The Russian Finance Ministry has suggested cutting profits tax instead of VAT with raising gas extraction tax. The measure, which will not affect the federal budget, will only boost the economy, the ministry says. The Russian president’s administration reports, though, that the decision to cut VAT will be taken in any case.

Finance Minister Alexey Kudrin said mid-February that the ministry may agree to lower VAT from 18 to 15 percent in exchange for an equivalent rise in mining operations tax for the gas industry.

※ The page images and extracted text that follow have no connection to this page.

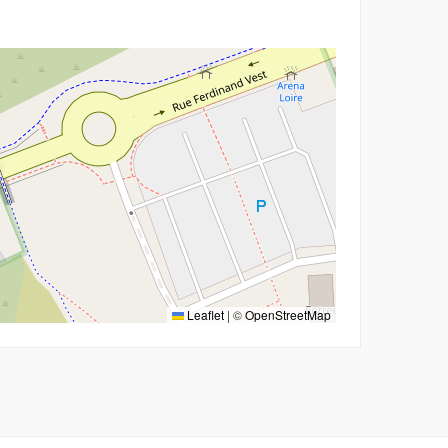
r
Leaflet
|
©
OpenStreetMap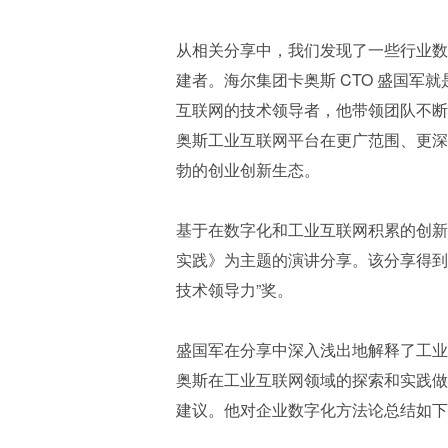
从相关分享中，我们发现了一些行业数
建者。海尔集团卡奥斯 CTO 盛国
互联网的技术领导者，他带领团队不断
奥斯工业互联网平台在更广范围、更深
勃的创业创新生态。
基于在数字化和工业互联网积累的创新
实践》为主题的演讲分享。该分享得到了
技术领导力”奖。
盛国军在分享中深入浅出地解释了工业
奥斯在工业互联网领域的探索和实践做
建议。他对企业数字化方法论总结如下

Deputy Finance Minister Sergey Shatalov on Thursday expressed the ministry’s reviewed position. Gas production tax should be raised in any case, he said. But if the government wants to use the revenues from it to lower other taxes, it should choose profits tax, Sergey Shatalov said, adding that the ministry is considering a cut in profits tax from 24 to 20 percent. The step will be more effective for business, the official told Kommersant.

Businessmen, however, said they are not considering lower profits tax as an alternative for lower VAT rates. Anton Danilov-Danilyan, head of the expert council at the Delovaya Rossiya business association, says his organization thinks current rate for profits tax is quite reasonable.

Russian regions are also likely to be dissatisfied with the Financial Ministry’s idea as gas production tax revenues go to the federal budget and only three-fourths from profit tax collection is left in regions.

The Russian president’s administration sees no point in lowering profits tax, according to a Kommersant source. What is more, the Kremlin may take a political decision to cut VAT before the end of the year, despite the Finance Ministry’s opposition. A source in the administration says the issue may be included in the president’s budget address.